Prompt: Exactly the lines from the beginning of the material to the line with "pinky dip: (458, 137)" are to be repeated, both ends included.

Materials provided:
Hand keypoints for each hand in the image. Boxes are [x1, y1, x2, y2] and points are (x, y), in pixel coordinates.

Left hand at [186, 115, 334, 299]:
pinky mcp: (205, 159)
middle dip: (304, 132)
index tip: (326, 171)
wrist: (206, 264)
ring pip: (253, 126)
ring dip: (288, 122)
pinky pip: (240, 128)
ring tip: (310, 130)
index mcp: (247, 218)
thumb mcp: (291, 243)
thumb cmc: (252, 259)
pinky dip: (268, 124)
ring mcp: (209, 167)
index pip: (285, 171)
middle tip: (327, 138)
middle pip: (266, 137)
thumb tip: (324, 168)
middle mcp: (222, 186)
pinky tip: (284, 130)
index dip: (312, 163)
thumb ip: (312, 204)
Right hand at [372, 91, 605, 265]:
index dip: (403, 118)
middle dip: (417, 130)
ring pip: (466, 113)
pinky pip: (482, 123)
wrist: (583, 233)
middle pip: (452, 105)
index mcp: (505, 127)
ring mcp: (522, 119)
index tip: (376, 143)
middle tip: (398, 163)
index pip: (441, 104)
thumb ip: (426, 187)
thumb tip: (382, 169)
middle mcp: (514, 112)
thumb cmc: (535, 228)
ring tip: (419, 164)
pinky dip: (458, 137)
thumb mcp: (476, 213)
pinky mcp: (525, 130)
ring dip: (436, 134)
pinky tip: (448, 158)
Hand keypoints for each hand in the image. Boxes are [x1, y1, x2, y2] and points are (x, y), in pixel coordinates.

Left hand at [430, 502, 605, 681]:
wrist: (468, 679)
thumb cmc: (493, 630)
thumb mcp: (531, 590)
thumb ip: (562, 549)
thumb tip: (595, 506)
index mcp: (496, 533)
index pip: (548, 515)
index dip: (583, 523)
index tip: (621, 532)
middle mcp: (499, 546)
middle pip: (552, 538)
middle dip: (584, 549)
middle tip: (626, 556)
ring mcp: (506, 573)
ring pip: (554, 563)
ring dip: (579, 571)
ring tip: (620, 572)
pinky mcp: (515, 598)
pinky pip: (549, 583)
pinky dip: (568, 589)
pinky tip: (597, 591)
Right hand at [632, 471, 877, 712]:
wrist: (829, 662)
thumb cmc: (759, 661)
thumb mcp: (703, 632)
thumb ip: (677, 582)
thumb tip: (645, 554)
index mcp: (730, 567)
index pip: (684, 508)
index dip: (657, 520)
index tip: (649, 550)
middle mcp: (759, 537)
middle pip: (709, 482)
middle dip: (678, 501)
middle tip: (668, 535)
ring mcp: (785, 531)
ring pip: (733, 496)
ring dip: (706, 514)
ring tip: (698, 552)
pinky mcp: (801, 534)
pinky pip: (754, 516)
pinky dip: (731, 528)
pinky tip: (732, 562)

Solved exercise:
Hand keypoints for each hand in the image. Boxes are [x1, y1, x2, y2] and points are (x, y), in pixel coordinates.

Left hand at [186, 115, 334, 299]:
pinky mcp: (205, 159)
middle dip: (304, 132)
index tip: (326, 171)
wrist: (206, 264)
ring pip: (253, 126)
ring dip: (288, 122)
pinky pip: (240, 128)
ring tip: (310, 130)
index mcp: (247, 218)
thumb mcp: (291, 243)
thumb cmc: (252, 259)
pinky dip: (268, 124)
ring mcp: (209, 167)
index pip: (285, 171)
middle tip: (327, 138)
middle pip: (266, 137)
thumb tip: (324, 168)
middle mcp: (222, 186)
pinky tip: (284, 130)
index dip: (312, 163)
thumb ip: (312, 204)
Right hand at [372, 91, 605, 265]:
index dip: (403, 118)
middle dip: (417, 130)
ring pip: (466, 113)
pinky pip: (482, 123)
wrist: (583, 233)
middle pip: (452, 105)
index mcp: (505, 127)
ring mcp: (522, 119)
index tip: (376, 143)
middle tip: (398, 163)
index pip: (441, 104)
thumb ip: (426, 187)
thumb tip: (382, 169)
middle mcp: (514, 112)
thumb cmc: (535, 228)
ring tip: (419, 164)
pinky dip: (458, 137)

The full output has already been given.